What do we know about bankers? We know that individuals such as Nick Leeson and Jérôme Kerviel had enough autonomy within their banks to run up such colossal debts that they alone could cause entire banks to fail. We also know that collectively the banking industry were capable of pouring good money after bad until the entire infrastructure of capitalism was teetering on the brink of collapse. We also know that they are, in the presumed vernacular of the City of London (and this episode of Sherlock) “clever chaps”.

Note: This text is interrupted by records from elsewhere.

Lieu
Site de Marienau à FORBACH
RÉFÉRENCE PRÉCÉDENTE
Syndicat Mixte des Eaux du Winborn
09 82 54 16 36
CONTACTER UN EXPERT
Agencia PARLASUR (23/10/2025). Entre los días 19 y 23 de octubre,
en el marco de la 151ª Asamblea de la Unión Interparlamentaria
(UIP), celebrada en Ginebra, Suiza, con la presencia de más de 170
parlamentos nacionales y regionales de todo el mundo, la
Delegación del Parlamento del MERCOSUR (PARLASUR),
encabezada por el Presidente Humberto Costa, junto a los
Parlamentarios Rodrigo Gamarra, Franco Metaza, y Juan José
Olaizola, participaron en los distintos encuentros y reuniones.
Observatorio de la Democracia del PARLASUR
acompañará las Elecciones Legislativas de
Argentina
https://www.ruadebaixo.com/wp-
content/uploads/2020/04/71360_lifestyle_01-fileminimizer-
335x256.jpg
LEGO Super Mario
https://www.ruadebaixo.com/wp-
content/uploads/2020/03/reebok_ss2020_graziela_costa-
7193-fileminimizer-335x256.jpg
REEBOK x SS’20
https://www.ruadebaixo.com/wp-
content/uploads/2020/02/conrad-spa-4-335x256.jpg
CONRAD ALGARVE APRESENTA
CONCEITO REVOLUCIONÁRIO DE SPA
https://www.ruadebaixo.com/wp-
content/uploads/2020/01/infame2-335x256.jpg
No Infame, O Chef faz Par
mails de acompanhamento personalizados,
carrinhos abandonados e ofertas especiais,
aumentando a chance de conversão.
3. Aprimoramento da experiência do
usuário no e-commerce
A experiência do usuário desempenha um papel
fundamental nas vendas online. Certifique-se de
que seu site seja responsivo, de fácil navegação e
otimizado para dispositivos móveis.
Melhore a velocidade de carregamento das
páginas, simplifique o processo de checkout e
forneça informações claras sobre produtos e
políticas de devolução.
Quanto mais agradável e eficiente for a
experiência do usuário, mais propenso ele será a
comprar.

Imagine that you operate the Hong Kong desk for a major merchant bank. This is a position of some authority. Some prestige. People listen to you. Maybe one day you will get a knighthood. You lose millions one day and make it back the next. You are a thoroughly clever chap. But then one day, you don’t make the money back. In fact, you keep losing money. Day after day, the money flows out and it never shows any sign of flowing back in. You are a clever chap and so you manage to hide it from your bosses. If anyone asks any questions you mutter something about accountancy techniques and moving money from one account to another. But the longer it goes on, the bigger the losses become.

You’re not getting away from this.

You also realise that a journalist is on your trail. He knows about your dodgy dealings and your decision to smuggle something into the country in order to pay off some of your bad debts.

The walls are closing in.

You decide to kill yourself. It’s either that or prison. But you can’t face the truth getting out. You are a thoroughly clever chap. You want them to put that on your gravestone. So you kill the journalist. Then you kill yourself. But first you use your access to the computer system to scrawl some chinese symbols on the walls. You even leave your window open. Your death looks like a suicide because it is one. But it also looks like murder if anyone takes too close a look.

You are not some failed banker. You are the victim of a criminal conspiracy. A conspiracy involving some of the thugs you got in trouble with.

They’re Chinese… there’s no telling what they can get away with if they try hard enough.

When you die, the headlines speak of assassins and cartels. Not of billions in losses.

You are a thoroughly clever chap. It takes one to know one after all.